MAJOR SPOILERS for 613, "Bad News" and 614, "Last Words"
They spend a couple more days in St. Cloud. Judy pinches her cheeks and calls her a whore a few more times, but she also smiles just enough and walks with a thread of relaxation in her shoulders. It makes Lily feel like they're actually making progress in their sham of a mother-daughter-in-law relationship.
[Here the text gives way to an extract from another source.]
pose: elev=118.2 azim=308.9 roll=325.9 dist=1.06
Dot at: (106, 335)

It makes Lily feel guilty.
Their third day in Minnesota, Marshall goes outside to toss a basketball around with his brothers, and the four of them sit in silence. Barney keeps fidgeting with his cell phone and Robin keeps looking at him, the line of her body alert and aware like she knows something the rest of them don't. (Lily can tell, because she did all the same things back when she was the one who kept Barney's secrets. It's a weird sort of role-reversal that doesn't intrigue her as much as she thinks it should.)
Ted sits up, shifts. "It'll be okay," he says, and he's talking to everyone, but most of all he's talking to her.
Barney and Robin nod. Lily sits on the couch and peels at the label of her water bottle.
It will be okay. She knows it will, because it has to. But she doesn't know what will happen when they get back to New York, when all the solemn Midwesterners are gone, when their little group splits back into their own lives and it's just her and Marshall alone in an apartment that smells like sewage.
For almost six months all she did was resent Marvin Eriksen. She rolled her eyes and faked her thank yous and threw a fit over a handmade wooden bassinet in the mail.
Why?
Because he was too invested?
Too involved?
Too excited?
Too eager to be a part of their lives and the lives of their children, to be supportive and helpful and all the things she was sure her father would never be?
Because he loved his son too much?
She picks at the flimsy factory glue, and the label comes off, leaving a jagged line of paper on the plastic. She folds it one way, then the other, then in triangles, then into a very tiny paper fan. She crumples it in her hands, smooths it out, and tears it down the middle.
Barney's eyes flicker from his cell phone to her and back again, jittery and uncertain. Robin glances at her sidelong, one corner of her mouth tugging down. Ted stares.
"Lil." He slides an arm around her shoulders, squeezes her once against his side. She blinks up at him and her eyes are suddenly wet. "It's going to be okay. But right now he needs you more than anybody. Otherwise he's never going to survive this."
"I know." She wipes at her eyes and rubs the moisture between her fingers. "I know."
She finds Marshall on his way back inside and hugs him, the same way she had all through the funeral and after, because it was all she could think to do. But this time it feels different, better, like they're finally helping each other instead of just her trying to give him confidence she doesn't have. She clings to the back of his coat and he rocks her from side to side, his lips in her hair.
He says, "Thanks, baby," and for the first time she doesn't feel like it's just a formality.
(He listens to the message over and over again, later. She knew he would, because closure and recovery aren't the same thing, and having one doesn't always mean you'll get the other.